Cass McCombs. Photo: cassmccombs.com
Being a songwriter who not only released two separate albums in 2011, but also got them both to be ranked––by more than a few publications––as two of the best albums of year, Cass McCombs is something of a marvel who's shown up as a sizable blip on most listeners' radars. He was even deemed "unobtrusively brilliant" by BBC mover and shaker, John Peel. Suffice to say, McCombs definitely seems to be worth his salt. I was nothing less than thrilled when I caught wind he was to play at Kilby. I was skeptical at first, since Kilby Court is far from spacious when it comes to higher profile acts. Little did I know, this would prove to be an advantage to the listeners since it made for more of an intimate (albeit sober) show.
The Kilby garage was almost completely filled by the time the opener, Frank Fairfield, took the stage. Fairfield gained notoriety originally by both being a touring opener for Fleet Foxes two years ago and for being a completely bizarre, one-man folk show. Like, really old folk. Alternating between a fiddle, a banjo and a guitar, Fairfield caught many show-goers off guard with his extraordinary performance. I spent idle pockets of time between songs trying to imagine Fairfield using a cellphone, checking email, or wearing sweat pants––it was virtually impossible. He looked as if he just stepped foot off of the set of a Tennessee Williams play, not a tour van. Even though archival country and blues aren't within the exact same vein as McCombs, Fairfield was a profound and rare opener to witness.
After McCombs and the band equipped their instruments, McCombs calmly greeted the audience and then requested the lights to be dimmed down. This change of stage illumination was a precursor for what the show set out to be––a stratospheric and highbrow set. Once the crowd and stage became a few shades darker, McCombs went into his first song, "Love Thine Enemy." With his unkempt bangs draped in front of his face, McCombs sang with a slight murmur which was both dark and uplifting. The singing style could be best described as an enchanting mix of Leonard Cohen (with less depression) and Courtney Taylor-Taylor of The Dandy Warhols (with less pretentiousness).

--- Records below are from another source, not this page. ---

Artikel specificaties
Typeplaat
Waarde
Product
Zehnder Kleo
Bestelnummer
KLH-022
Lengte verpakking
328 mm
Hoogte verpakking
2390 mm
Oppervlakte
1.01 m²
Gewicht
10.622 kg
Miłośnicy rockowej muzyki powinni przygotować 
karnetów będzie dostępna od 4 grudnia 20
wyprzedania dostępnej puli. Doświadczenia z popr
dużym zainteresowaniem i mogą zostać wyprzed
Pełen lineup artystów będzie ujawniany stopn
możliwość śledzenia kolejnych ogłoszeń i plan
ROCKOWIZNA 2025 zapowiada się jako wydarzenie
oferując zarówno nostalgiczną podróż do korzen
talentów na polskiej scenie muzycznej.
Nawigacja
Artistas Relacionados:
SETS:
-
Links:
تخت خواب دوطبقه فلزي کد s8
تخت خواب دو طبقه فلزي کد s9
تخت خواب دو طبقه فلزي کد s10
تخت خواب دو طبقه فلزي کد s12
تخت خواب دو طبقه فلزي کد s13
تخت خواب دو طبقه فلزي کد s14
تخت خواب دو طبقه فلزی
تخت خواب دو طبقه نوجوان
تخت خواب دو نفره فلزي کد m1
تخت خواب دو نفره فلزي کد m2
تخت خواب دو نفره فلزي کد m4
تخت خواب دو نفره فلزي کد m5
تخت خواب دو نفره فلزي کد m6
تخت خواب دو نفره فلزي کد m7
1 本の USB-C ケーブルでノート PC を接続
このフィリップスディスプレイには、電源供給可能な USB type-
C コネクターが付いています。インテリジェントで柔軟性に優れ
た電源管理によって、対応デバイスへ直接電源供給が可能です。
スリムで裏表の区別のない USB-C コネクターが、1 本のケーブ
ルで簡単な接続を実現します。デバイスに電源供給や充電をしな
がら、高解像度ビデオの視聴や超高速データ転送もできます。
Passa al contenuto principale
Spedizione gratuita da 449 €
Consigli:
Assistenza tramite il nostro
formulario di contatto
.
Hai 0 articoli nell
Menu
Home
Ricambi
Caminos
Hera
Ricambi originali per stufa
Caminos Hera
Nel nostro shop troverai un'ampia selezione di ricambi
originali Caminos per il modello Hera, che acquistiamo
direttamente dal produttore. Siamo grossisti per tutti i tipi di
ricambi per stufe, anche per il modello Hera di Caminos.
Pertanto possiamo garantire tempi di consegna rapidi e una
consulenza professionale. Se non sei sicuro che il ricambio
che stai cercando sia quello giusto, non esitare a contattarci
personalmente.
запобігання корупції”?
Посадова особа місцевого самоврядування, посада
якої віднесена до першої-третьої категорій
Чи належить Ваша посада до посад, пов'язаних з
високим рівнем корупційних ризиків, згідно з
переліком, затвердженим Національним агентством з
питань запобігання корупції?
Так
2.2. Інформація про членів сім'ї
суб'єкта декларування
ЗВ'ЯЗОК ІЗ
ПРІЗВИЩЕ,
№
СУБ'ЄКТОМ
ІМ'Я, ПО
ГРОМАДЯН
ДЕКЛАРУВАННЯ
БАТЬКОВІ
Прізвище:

Polyphonically thicker songs, such as "My Sister, My Spouse," sounded more lively and more intricately orchestrated than they did on their recordings. The drums were loud and dry, the bass clear and thick, and the back-up guitarist would sporadically hypnotize the audience via pedal steel guitar. The band wasn't dancing around and trying to please with theatrics. People vying for stage presence would've felt cut short, but it wasn't that kind of set. It circles back to why McCombs wanted the venue to be dark in the first place––it was a show strictly for navel gazing. It worked out better that way. The many closed-eyed and slow bobbing heads of the crowd confirmed it.
Near the tail end of the show, he played the song I wanted to hear the most, "County Line." The looming tower of a lonely ballad sounded just as frightening and sincere as it did on the recording (the music video, however, takes the cake on being the most frightening). This Americana track with memorable falsetto choruses is one which has been acclaimed the most in recent album reviews. This track was possibly practiced the most, and you could tell by the immaculate precision the band pulled it off with. Undeniably and rightfully, it was McComb's ace in the hole. Overall, the gig ended up paying for itself twice. It started off with a dude from a time warp whose soul is probably older than I'll ever live to be, and then segued to another dude from California whose soul is lonelier than I’ll ever possibly be. Unorthodox touring formulas aside, this show ultimately helped tip the scale for 2012 being a more welcoming year thus far.